Each thruster is made up of five segments and will provide 7 million pounds of thrust for take-off from launch pad 39B. Once assembled, each thruster will be about half the length of a football field and together generate more thrust than 14 four-engine commercial jumbo jets. Once stacked, the SLS rocket will be taller than the Statue of Liberty and will have about 15% more takeoff thrust than the Apollo program’s Saturn V rocket, making it the most powerful rocket ever built.

“Stacking the first piece of the SLS rocket on the mobile launcher marks an important milestone for the Artemis program,” said Andrew Shroble, Jacobs Integrated Operations Flow Manager. “It shows that the mission is really taking shape and that it will soon be heading for the launch pad.”

Solid rockets are the first components of the SLS rocket to stack and will help support the remaining pieces of the rocket and the Orion spacecraft. In the coming weeks, workers will use an overhead crane that can hold up to 325 tons (the weight of about 50 elephants), to lift the remaining segments one by one and carefully place them on the 116-meter-high mobile launcher, the structure used to process, assemble and launch the SLS rocket. Cranes are accurate enough to lower an object onto an egg without breaking it.

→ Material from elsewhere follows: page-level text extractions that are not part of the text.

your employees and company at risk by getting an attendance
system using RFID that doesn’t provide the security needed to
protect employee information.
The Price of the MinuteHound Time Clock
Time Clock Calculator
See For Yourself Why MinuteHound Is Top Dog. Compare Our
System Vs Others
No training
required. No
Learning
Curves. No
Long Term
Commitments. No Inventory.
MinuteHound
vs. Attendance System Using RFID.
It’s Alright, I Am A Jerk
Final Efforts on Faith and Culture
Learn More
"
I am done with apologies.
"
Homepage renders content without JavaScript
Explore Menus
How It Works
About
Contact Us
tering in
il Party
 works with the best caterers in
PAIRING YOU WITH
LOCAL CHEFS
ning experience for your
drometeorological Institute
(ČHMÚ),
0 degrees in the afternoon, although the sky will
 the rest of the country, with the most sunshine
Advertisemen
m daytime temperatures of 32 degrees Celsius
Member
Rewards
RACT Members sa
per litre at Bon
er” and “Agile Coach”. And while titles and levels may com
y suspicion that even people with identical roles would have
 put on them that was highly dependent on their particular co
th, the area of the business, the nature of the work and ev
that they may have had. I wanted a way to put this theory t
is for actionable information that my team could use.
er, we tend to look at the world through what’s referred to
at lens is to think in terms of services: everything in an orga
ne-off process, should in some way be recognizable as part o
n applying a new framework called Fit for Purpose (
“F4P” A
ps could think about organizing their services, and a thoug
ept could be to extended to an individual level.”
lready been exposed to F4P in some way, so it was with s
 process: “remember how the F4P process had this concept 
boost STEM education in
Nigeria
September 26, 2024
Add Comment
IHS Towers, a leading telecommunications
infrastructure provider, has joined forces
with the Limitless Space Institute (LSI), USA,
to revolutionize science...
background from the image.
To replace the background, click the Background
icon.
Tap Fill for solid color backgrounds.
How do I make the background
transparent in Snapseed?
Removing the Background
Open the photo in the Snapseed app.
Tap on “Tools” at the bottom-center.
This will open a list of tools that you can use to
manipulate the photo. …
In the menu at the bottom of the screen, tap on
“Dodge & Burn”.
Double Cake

The first bracing segments to be stacked are the lower sections known as aft assemblies. These house the system that controls 70% of the steering during the initial climb of the rocket. This section includes the stern engine segment and skirt and the nozzle that directs the hot gas exiting the engine. After the other four segments have been stacked, the ends of the impellers are the front assemblies, which include the end cone that serves as the streamlined leading edge of the impellers.

Launched in 2021, Artemis I will be an unmanned test flight of the Orion spacecraft and the SLS rocket as an integrated system prior to manned flights to the Moon. As part of the Artemis program, NASA aims to bring the first woman and the next man to the moon in 2024 and establish sustainable lunar exploration by the end of the decade. SLS and Orion, along with the Human Landing System and Gateway Station orbiting the Moon, are NASA’s backbone for deep space exploration.